Private sector funds could be mobilised to finance outcomes-based supply contracts where the suppliers of the technology have proven execution capability, the outcome metrics are tightly defined and proven to be reliably collectible, in-country educational authorities buy in to the initiatives, and the obligations of such authorities to pay in the event of educational outcomes being achieved are guaranteed by a credible third party. Development agencies would serve as credible guarantors, the type of intervention which USAID and Deloitte propose in their 2019 paper ‘Mobilising Private Finance for Development: A Comprehensive Introduction’. Even better, new actors such as Corporate Social Responsibility funds could be encouraged to contribute to educational projects where the suppliers had already demonstrated that minimum agreed student learning outcomes had been achieved. Results-based payments are also a means of appealing to truly private sector funders whose interest in participation in development finance is not altruism but profit. The G20 Insights Platform has recognized how important it is to incentivize the private sector in support of all the SDGs. [JM6]

A call to action, a meeting of parties

Whizz Education suggests that, as soon as the lifting of COVID-19 travel restrictions allow, the G20 development agencies call together interested parties for a conference focussed specifically upon the expansion of education funding.

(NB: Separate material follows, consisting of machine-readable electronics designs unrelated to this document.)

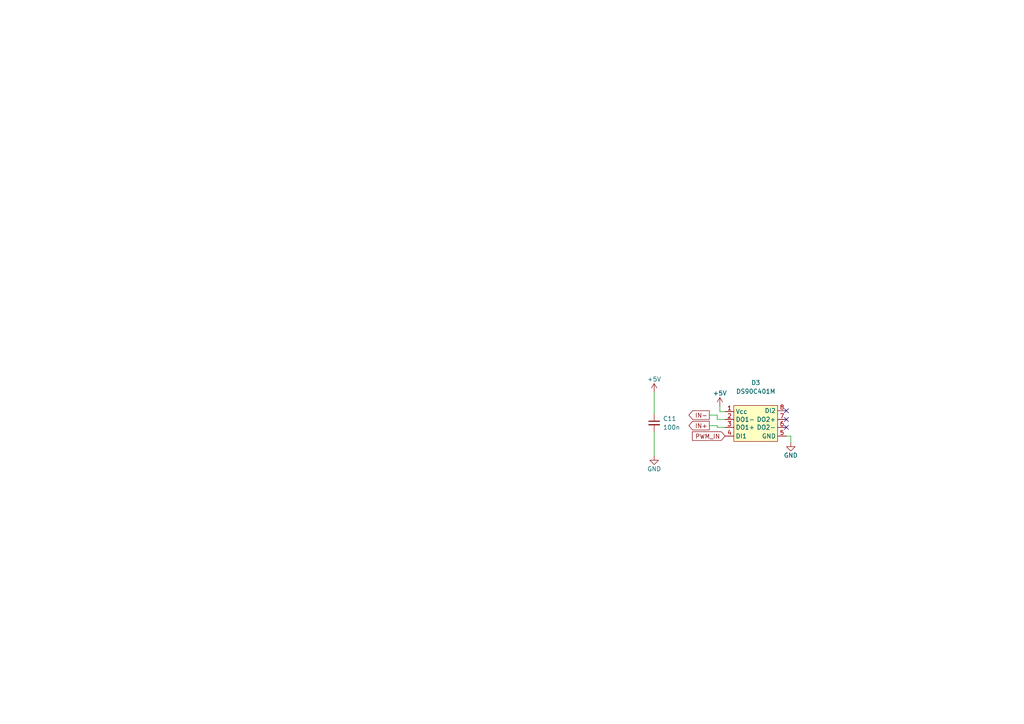
<source format=kicad_sch>
(kicad_sch (version 20211123) (generator eeschema)

  (uuid f18e331f-b277-4263-9768-7521326d29f6)

  (paper "A4")

  


  (no_connect (at 228.092 123.952) (uuid c6a4e5d3-c514-4ff7-abb2-92f646c92cd9))
  (no_connect (at 228.092 119.126) (uuid c6a4e5d3-c514-4ff7-abb2-92f646c92cda))
  (no_connect (at 228.092 121.666) (uuid c6a4e5d3-c514-4ff7-abb2-92f646c92cdb))

  (wire (pts (xy 229.362 126.492) (xy 229.362 128.27))
    (stroke (width 0) (type default) (color 0 0 0 0))
    (uuid 0263b92c-e633-450d-8b27-b386dbd1f766)
  )
  (wire (pts (xy 208.788 117.856) (xy 208.788 119.38))
    (stroke (width 0) (type default) (color 0 0 0 0))
    (uuid 17a2ba6b-1557-4d14-9ac0-180e9f6ca1e8)
  )
  (wire (pts (xy 208.026 123.444) (xy 205.74 123.444))
    (stroke (width 0) (type default) (color 0 0 0 0))
    (uuid 20665435-ead2-4629-8f0a-115feb0c1bc5)
  )
  (wire (pts (xy 208.788 119.38) (xy 210.312 119.38))
    (stroke (width 0) (type default) (color 0 0 0 0))
    (uuid 3f1a0c73-b5b5-4c1c-ae8f-04ee7de9e181)
  )
  (wire (pts (xy 228.092 126.492) (xy 229.362 126.492))
    (stroke (width 0) (type default) (color 0 0 0 0))
    (uuid 6474b64a-6ed7-4717-bb50-95cedb69e406)
  )
  (wire (pts (xy 189.738 125.222) (xy 189.738 132.207))
    (stroke (width 0) (type default) (color 0 0 0 0))
    (uuid 74a2baea-4917-4dde-9bd0-09e204e331b2)
  )
  (wire (pts (xy 210.312 123.952) (xy 208.026 123.952))
    (stroke (width 0) (type default) (color 0 0 0 0))
    (uuid 94b62f2e-63ef-4448-95e0-f36092840480)
  )
  (wire (pts (xy 208.026 123.952) (xy 208.026 123.444))
    (stroke (width 0) (type default) (color 0 0 0 0))
    (uuid 955b1b23-2194-488b-9311-e87ecda8a233)
  )
  (wire (pts (xy 210.312 121.666) (xy 208.026 121.666))
    (stroke (width 0) (type default) (color 0 0 0 0))
    (uuid a5cc865d-93da-4d76-b1e7-e54579ab73da)
  )
  (wire (pts (xy 205.74 120.396) (xy 208.026 120.396))
    (stroke (width 0) (type default) (color 0 0 0 0))
    (uuid d00cd7c4-6a70-4f16-a7f9-21ec57d8e773)
  )
  (wire (pts (xy 189.738 113.792) (xy 189.738 120.142))
    (stroke (width 0) (type default) (color 0 0 0 0))
    (uuid d5e8a182-c2e3-47ec-9243-0194c428e8d1)
  )
  (wire (pts (xy 208.026 121.666) (xy 208.026 120.396))
    (stroke (width 0) (type default) (color 0 0 0 0))
    (uuid fc1bd7f1-4c27-41ee-9b03-1c9a30f07cc6)
  )

  (global_label "IN+" (shape output) (at 205.74 123.444 180) (fields_autoplaced)
    (effects (font (size 1.27 1.27)) (justify right))
    (uuid 23fd93cc-658c-4883-90bc-78b00ff06815)
    (property "Intersheet References" "${INTERSHEET_REFS}" (id 0) (at 199.8193 123.5234 0)
      (effects (font (size 1.27 1.27)) (justify right) hide)
    )
  )
  (global_label "IN-" (shape output) (at 205.74 120.396 180) (fields_autoplaced)
    (effects (font (size 1.27 1.27)) (justify right))
    (uuid 32418cab-6c4f-4157-876c-aa0ae1f4dfdf)
    (property "Intersheet References" "${INTERSHEET_REFS}" (id 0) (at 199.8193 120.4754 0)
      (effects (font (size 1.27 1.27)) (justify right) hide)
    )
  )
  (global_label "PWM_IN" (shape input) (at 210.312 126.492 180) (fields_autoplaced)
    (effects (font (size 1.27 1.27)) (justify right))
    (uuid 47129bd1-0f30-4096-9379-97e0199972f6)
    (property "Intersheet References" "${INTERSHEET_REFS}" (id 0) (at 200.8232 126.4126 0)
      (effects (font (size 1.27 1.27)) (justify right) hide)
    )
  )

  (symbol (lib_id "power:+5V") (at 208.788 117.856 0)
    (in_bom yes) (on_board yes)
    (uuid 0637d041-1892-48d6-a8b0-55e9f678de76)
    (property "Reference" "#PWR038" (id 0) (at 208.788 121.666 0)
      (effects (font (size 1.27 1.27)) hide)
    )
    (property "Value" "+5V" (id 1) (at 208.788 114.046 0))
    (property "Footprint" "" (id 2) (at 208.788 117.856 0)
      (effects (font (size 1.27 1.27)) hide)
    )
    (property "Datasheet" "" (id 3) (at 208.788 117.856 0)
      (effects (font (size 1.27 1.27)) hide)
    )
    (pin "1" (uuid ba17e72e-1fbb-4073-b940-5c1d63be0ae7))
  )

  (symbol (lib_id "power:GND") (at 229.362 128.27 0)
    (in_bom yes) (on_board yes)
    (uuid 19822050-0561-40c8-b6a4-ae2349ffa86d)
    (property "Reference" "#PWR045" (id 0) (at 229.362 134.62 0)
      (effects (font (size 1.27 1.27)) hide)
    )
    (property "Value" "GND" (id 1) (at 229.362 132.08 0))
    (property "Footprint" "" (id 2) (at 229.362 128.27 0)
      (effects (font (size 1.27 1.27)) hide)
    )
    (property "Datasheet" "" (id 3) (at 229.362 128.27 0)
      (effects (font (size 1.27 1.27)) hide)
    )
    (pin "1" (uuid 1f4a8a1f-593b-4fd8-b80f-c4ed492bd86b))
  )

  (symbol (lib_id "Device:C_Small") (at 189.738 122.682 0)
    (in_bom yes) (on_board yes) (fields_autoplaced)
    (uuid 3baa497f-167e-42dc-b5f1-4fac4b1e25d0)
    (property "Reference" "C11" (id 0) (at 192.278 121.4182 0)
      (effects (font (size 1.27 1.27)) (justify left))
    )
    (property "Value" "100n" (id 1) (at 192.278 123.9582 0)
      (effects (font (size 1.27 1.27)) (justify left))
    )
    (property "Footprint" "Capacitor_SMD:C_0805_2012Metric_Pad1.18x1.45mm_HandSolder" (id 2) (at 189.738 122.682 0)
      (effects (font (size 1.27 1.27)) hide)
    )
    (property "Datasheet" "~" (id 3) (at 189.738 122.682 0)
      (effects (font (size 1.27 1.27)) hide)
    )
    (pin "1" (uuid 71e71012-14b0-426f-999a-ebce6363d104))
    (pin "2" (uuid 85003bd5-c652-454f-8fa2-f25a8362adf5))
  )

  (symbol (lib_id "power:+5V") (at 189.738 113.792 0)
    (in_bom yes) (on_board yes)
    (uuid 7d4c867e-2676-4743-8ac2-dbda526e6ed1)
    (property "Reference" "#PWR013" (id 0) (at 189.738 117.602 0)
      (effects (font (size 1.27 1.27)) hide)
    )
    (property "Value" "+5V" (id 1) (at 189.738 109.982 0))
    (property "Footprint" "" (id 2) (at 189.738 113.792 0)
      (effects (font (size 1.27 1.27)) hide)
    )
    (property "Datasheet" "" (id 3) (at 189.738 113.792 0)
      (effects (font (size 1.27 1.27)) hide)
    )
    (pin "1" (uuid ac281f1d-8be4-4d3a-b949-316419233d2e))
  )

  (symbol (lib_id "power:GND") (at 189.738 132.207 0)
    (in_bom yes) (on_board yes)
    (uuid b8c1aa5f-6b7d-4fad-bb18-11713eae8dbd)
    (property "Reference" "#PWR035" (id 0) (at 189.738 138.557 0)
      (effects (font (size 1.27 1.27)) hide)
    )
    (property "Value" "GND" (id 1) (at 189.738 136.017 0))
    (property "Footprint" "" (id 2) (at 189.738 132.207 0)
      (effects (font (size 1.27 1.27)) hide)
    )
    (property "Datasheet" "" (id 3) (at 189.738 132.207 0)
      (effects (font (size 1.27 1.27)) hide)
    )
    (pin "1" (uuid eb4c8fba-a854-40e6-b8af-74323cf7e87f))
  )

  (symbol (lib_id "My_Tranciever:DS90C401M") (at 219.202 114.554 0)
    (in_bom yes) (on_board yes) (fields_autoplaced)
    (uuid c7b7e1f5-fcfa-46f5-882d-089195e9469a)
    (property "Reference" "D3" (id 0) (at 219.202 110.998 0))
    (property "Value" "DS90C401M" (id 1) (at 219.202 113.538 0))
    (property "Footprint" "Package_SO:SOIC-8_3.9x4.9mm_P1.27mm" (id 2) (at 219.202 112.649 0)
      (effects (font (size 1.27 1.27)) hide)
    )
    (property "Datasheet" "" (id 3) (at 219.202 112.649 0)
      (effects (font (size 1.27 1.27)) hide)
    )
    (pin "1" (uuid fcda072f-bdc0-4639-8744-5f2fa43f4285))
    (pin "2" (uuid 7fa631c3-5a5c-4173-8cc3-b1cf6763d6b5))
    (pin "3" (uuid f145a6a2-7558-4c2e-968e-77a0fc5f9b22))
    (pin "4" (uuid 9ff55c46-e235-4661-9be7-a11ef2d43a54))
    (pin "5" (uuid 465ecb27-7138-4270-8ad8-b99faa854fad))
    (pin "6" (uuid 9b30fda3-9954-41aa-8a18-0c3d4c73461d))
    (pin "7" (uuid 9b8a98a3-143b-44fb-80d1-a1318d381ecd))
    (pin "8" (uuid bd2ee706-68a8-4684-b71f-9dc363763a36))
  )
)

</source>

Speakers should include the educational service providers with proven approaches to achieving positive student outcomes at scale in a development context, the private sector funds interested in providing finance for outcomes-based contracts, intermediaries experienced in the Development Impact Bond sector, Ministries of Education wanting to broaden their sources of finance, experts in the measurement of educational progress, educational supply contract lawyers, and representatives from CSR and private educational foundations.

We all instinctively know the incredible returns available from successful investment in education. Millions of children now need the world’s most innovative minds to come together to solve the horrendous gap in SDG4 education finance. As Professor Luigi Zingales of the University of Chicago states: ‘The biggest benefit of finance…..is to provide opportunities to people’. He was thinking mainly how finance could enable those who hadn’t been born rich, or who hadn’t saved a long time, to start companies. Innovation in finance for education to open new funding floodgates will contribute, in our view, an even bigger benefit.